Print the material below verbatim, from its first line through the line containing "Rank the series", and stop there.

*** Block opens ***

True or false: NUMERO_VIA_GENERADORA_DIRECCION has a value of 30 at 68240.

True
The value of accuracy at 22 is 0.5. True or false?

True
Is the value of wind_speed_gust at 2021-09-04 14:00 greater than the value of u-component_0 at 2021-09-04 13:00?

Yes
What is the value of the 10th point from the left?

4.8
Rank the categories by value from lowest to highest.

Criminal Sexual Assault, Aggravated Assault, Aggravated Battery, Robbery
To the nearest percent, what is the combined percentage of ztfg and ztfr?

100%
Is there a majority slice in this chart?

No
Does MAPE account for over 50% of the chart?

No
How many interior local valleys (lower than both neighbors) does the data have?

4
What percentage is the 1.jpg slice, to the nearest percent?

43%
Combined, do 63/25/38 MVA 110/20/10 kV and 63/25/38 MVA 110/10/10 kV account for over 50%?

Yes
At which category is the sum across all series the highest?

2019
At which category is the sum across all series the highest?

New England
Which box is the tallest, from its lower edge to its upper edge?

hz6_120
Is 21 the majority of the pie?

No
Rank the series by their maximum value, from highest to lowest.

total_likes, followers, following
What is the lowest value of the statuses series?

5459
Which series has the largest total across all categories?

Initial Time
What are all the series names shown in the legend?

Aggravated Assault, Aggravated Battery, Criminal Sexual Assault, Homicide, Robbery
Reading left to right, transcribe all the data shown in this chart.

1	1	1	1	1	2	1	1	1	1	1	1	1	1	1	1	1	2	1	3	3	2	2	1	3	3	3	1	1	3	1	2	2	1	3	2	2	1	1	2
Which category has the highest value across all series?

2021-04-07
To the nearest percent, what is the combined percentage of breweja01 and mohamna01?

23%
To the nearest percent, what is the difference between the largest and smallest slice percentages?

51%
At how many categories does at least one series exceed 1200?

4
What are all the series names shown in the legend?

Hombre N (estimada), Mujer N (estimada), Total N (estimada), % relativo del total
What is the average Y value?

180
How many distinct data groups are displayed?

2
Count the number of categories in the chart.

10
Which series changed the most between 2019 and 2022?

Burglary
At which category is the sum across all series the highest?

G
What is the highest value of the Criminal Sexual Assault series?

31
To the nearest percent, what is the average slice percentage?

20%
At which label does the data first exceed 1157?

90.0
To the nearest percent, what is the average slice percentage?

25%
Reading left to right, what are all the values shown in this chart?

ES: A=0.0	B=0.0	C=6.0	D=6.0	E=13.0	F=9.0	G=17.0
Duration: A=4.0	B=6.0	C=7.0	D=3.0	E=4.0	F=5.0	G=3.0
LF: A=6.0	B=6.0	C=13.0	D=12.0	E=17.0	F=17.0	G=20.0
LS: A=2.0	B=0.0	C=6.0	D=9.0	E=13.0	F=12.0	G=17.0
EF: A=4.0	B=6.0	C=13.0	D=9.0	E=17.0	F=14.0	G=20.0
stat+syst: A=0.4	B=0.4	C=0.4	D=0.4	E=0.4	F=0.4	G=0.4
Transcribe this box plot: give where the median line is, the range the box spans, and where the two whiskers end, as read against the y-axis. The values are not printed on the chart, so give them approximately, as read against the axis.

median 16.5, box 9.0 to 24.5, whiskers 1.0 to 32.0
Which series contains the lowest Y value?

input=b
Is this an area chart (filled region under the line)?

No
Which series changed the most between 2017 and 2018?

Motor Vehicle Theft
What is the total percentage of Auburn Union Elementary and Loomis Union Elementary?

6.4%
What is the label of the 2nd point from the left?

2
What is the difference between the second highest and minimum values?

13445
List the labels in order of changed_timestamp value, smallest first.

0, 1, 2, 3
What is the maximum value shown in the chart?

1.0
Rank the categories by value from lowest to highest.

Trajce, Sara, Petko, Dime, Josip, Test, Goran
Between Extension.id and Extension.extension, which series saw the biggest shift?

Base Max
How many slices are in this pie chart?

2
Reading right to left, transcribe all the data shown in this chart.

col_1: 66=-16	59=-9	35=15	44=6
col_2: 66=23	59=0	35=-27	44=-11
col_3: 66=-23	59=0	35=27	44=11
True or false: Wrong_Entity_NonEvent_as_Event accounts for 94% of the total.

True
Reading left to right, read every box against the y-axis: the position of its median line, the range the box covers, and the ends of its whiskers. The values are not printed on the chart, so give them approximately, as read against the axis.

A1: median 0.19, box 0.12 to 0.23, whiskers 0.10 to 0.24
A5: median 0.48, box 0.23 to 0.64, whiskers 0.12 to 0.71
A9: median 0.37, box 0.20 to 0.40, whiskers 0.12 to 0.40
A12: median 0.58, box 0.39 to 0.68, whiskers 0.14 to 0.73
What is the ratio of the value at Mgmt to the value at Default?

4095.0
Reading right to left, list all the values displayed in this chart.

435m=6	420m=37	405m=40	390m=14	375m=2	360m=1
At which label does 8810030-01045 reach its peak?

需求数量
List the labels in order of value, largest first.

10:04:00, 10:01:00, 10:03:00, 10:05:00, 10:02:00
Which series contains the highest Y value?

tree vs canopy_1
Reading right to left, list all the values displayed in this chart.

*** Block closes ***

* Solution for this problem:
True or false: NUMERO_VIA_GENERADORA_DIRECCION has a value of 30 at 68240.

True
The value of accuracy at 22 is 0.5. True or false?

True
Is the value of wind_speed_gust at 2021-09-04 14:00 greater than the value of u-component_0 at 2021-09-04 13:00?

Yes
What is the value of the 10th point from the left?

4.8
Rank the categories by value from lowest to highest.

Criminal Sexual Assault, Aggravated Assault, Aggravated Battery, Robbery
To the nearest percent, what is the combined percentage of ztfg and ztfr?

100%
Is there a majority slice in this chart?

No
Does MAPE account for over 50% of the chart?

No
How many interior local valleys (lower than both neighbors) does the data have?

4
What percentage is the 1.jpg slice, to the nearest percent?

43%
Combined, do 63/25/38 MVA 110/20/10 kV and 63/25/38 MVA 110/10/10 kV account for over 50%?

Yes
At which category is the sum across all series the highest?

2019
At which category is the sum across all series the highest?

New England
Which box is the tallest, from its lower edge to its upper edge?

hz6_120
Is 21 the majority of the pie?

No
Rank the series by their maximum value, from highest to lowest.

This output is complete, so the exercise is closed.